« Ce sont des gamins sacrifiés » : parents et élus alertent sur le manque d’AESH au sein de l’école élémentaire d’Aniane
Inquiète du non-remplacement des AESH à l’école élémentaire d’Aniane, l’association des parents d’élèves FCPE se mobilise avec une pétition.
Une pétition lancée par la FCPE, la semaine dernière, sur les réseaux sociaux, avait recueilli plus de 1 600 signatures, vendredi 23 janvier. Le but : interpeller l’Inspectrice de l’Éducation nationale de la circonscription de Gignac, la Direction académique des services de l’Éducation nationale (la DASEN) de l’Hérault et la Rectrice de l’Académie "pour demander des solutions urgentes et durables afin de garantir une école réellement inclusive".
Depuis la rentrée scolaire, plusieurs AESH (accompagnants d’élèves en situation de handicap) sont absents et non remplacés. Or, les AESH s’occupent spécifiquement des enfants notifiés par la Maison départementale des personnes handicapées (MDPH). Cependant, "depuis la rentrée, les moyens nécessaires ne sont plus assurés", constate la FCPE. "En primaire, il y a un volant de 152 heures prévues, soit normalement sept AESH en équivalent temps plein, il en manque deux. En maternelle, les deux mi-temps ne sont remplacés, soit zéro AESH. Depuis octobre, on a supprimé des heures à certains enfants pour s’occuper d’autres. C’est un problème, parce que les retards d’apprentissage s’accumulent", déplore Florie Abras, de l’association des parents d’élèves FCPE.
"Ce n’est plus possible"
Anne-Laure, maman de Roman, en CP à l’école d’Aniane, confirme : "Normalement, mon fils doit avoir 12 h mutualisées (avec un autre enfant, NDLR), mais il n’en a que 5. Déjà, en grande section l’an dernier, il n’a pas eu d’AESH. Au début, on n’a rien dit, mais maintenant, ça devient compliqué. Et on ne sait plus à qui s’adresser." Elle garde encore le sourire, mais son inquiétude est grande : "En CP, l’apprentissage de la lecture et de l’écriture est essentiel. On constate que ses résultats scolaires sont en baisse. Il a des problèmes de motricité fine, découper et coller dans le cahier, c’est confus. Il passe plus de temps dans la classe, et il a du mal à suivre. Le soir, il est épuisé, c’est difficile de le faire travailler. Résultat, il a de plus en plus de choses à apprendre, et il commence à se décourager. On voit bien que les AESH courent partout, les enseignants pallient comme ils peuvent, mais ce n’est plus possible."
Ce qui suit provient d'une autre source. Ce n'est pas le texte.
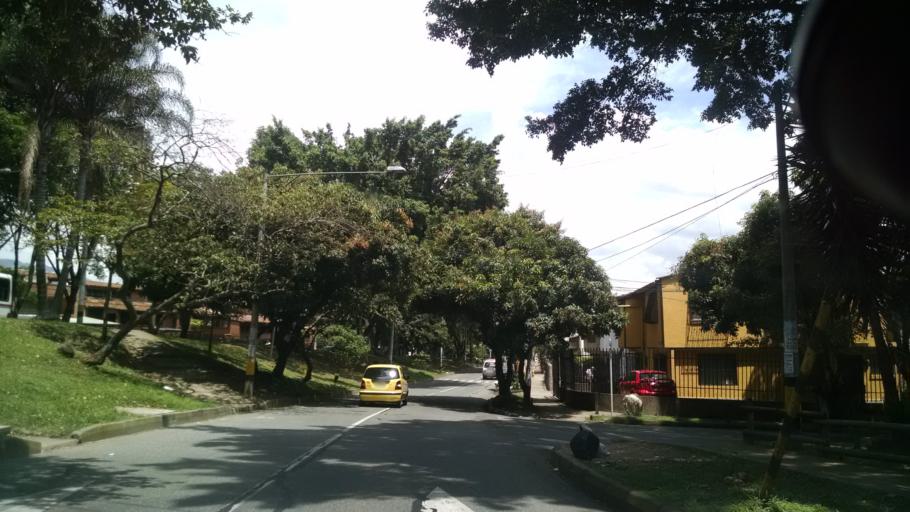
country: CO
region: Antioquia
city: Itagui
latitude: 6.2077
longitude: -75.5890
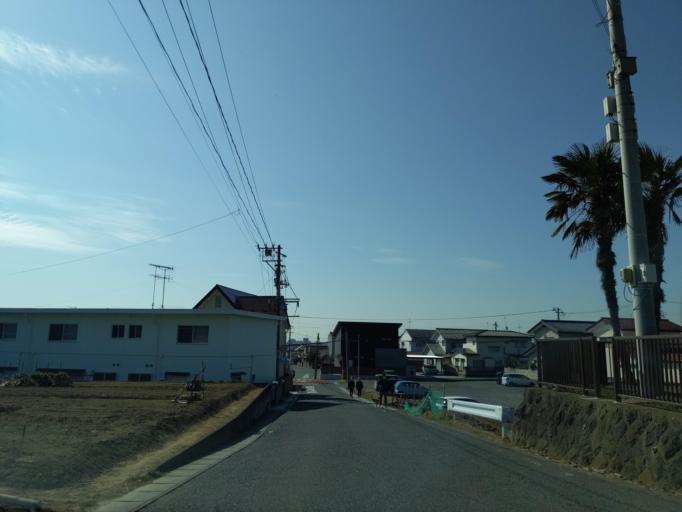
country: JP
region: Fukushima
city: Koriyama
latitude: 37.4254
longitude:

Depuis la rentrée également, la maîtresse E., enseignante spécialisée chargée de l’aide pédagogique aux élèves en difficulté, est en arrêt maladie. Or, "elle accompagne aussi les équipes éducatives et participe aux dispositifs d’aide". La FCPE demande son remplacement.
"Soutien absolu" du côté de la commune
À la mairie, on observe avec attention. "Les parents d’élèves font vraiment leur rôle", approuve Anne Dominique Israël, déléguée à l’Enfance-Jeunesse. "C’est un soutien absolu. La question de l’inclusion est primordiale. Il y a un grand nombre d’enfants orientés par la MDPH, et on doit les accompagner ! Les AESH sont pressurisées, elles assurent plusieurs fonctions, elles se contorsionnent jusqu’à l’épuisement, et après, elles ne sont pas remplacées. On demande aux enseignants de s’occuper de chaque enfant, mais sans dispositif, c’est impossible ! On a la chance d’avoir une équipe pédagogique incroyable, dévouée. Avec peu de moyens, elle fait presque de la magie ! Mais les enseignants ne sont pas surhumains, et tout ne peut pas reposer sur les collectivités. Pour nous, ce sont des gamins sacrifiés".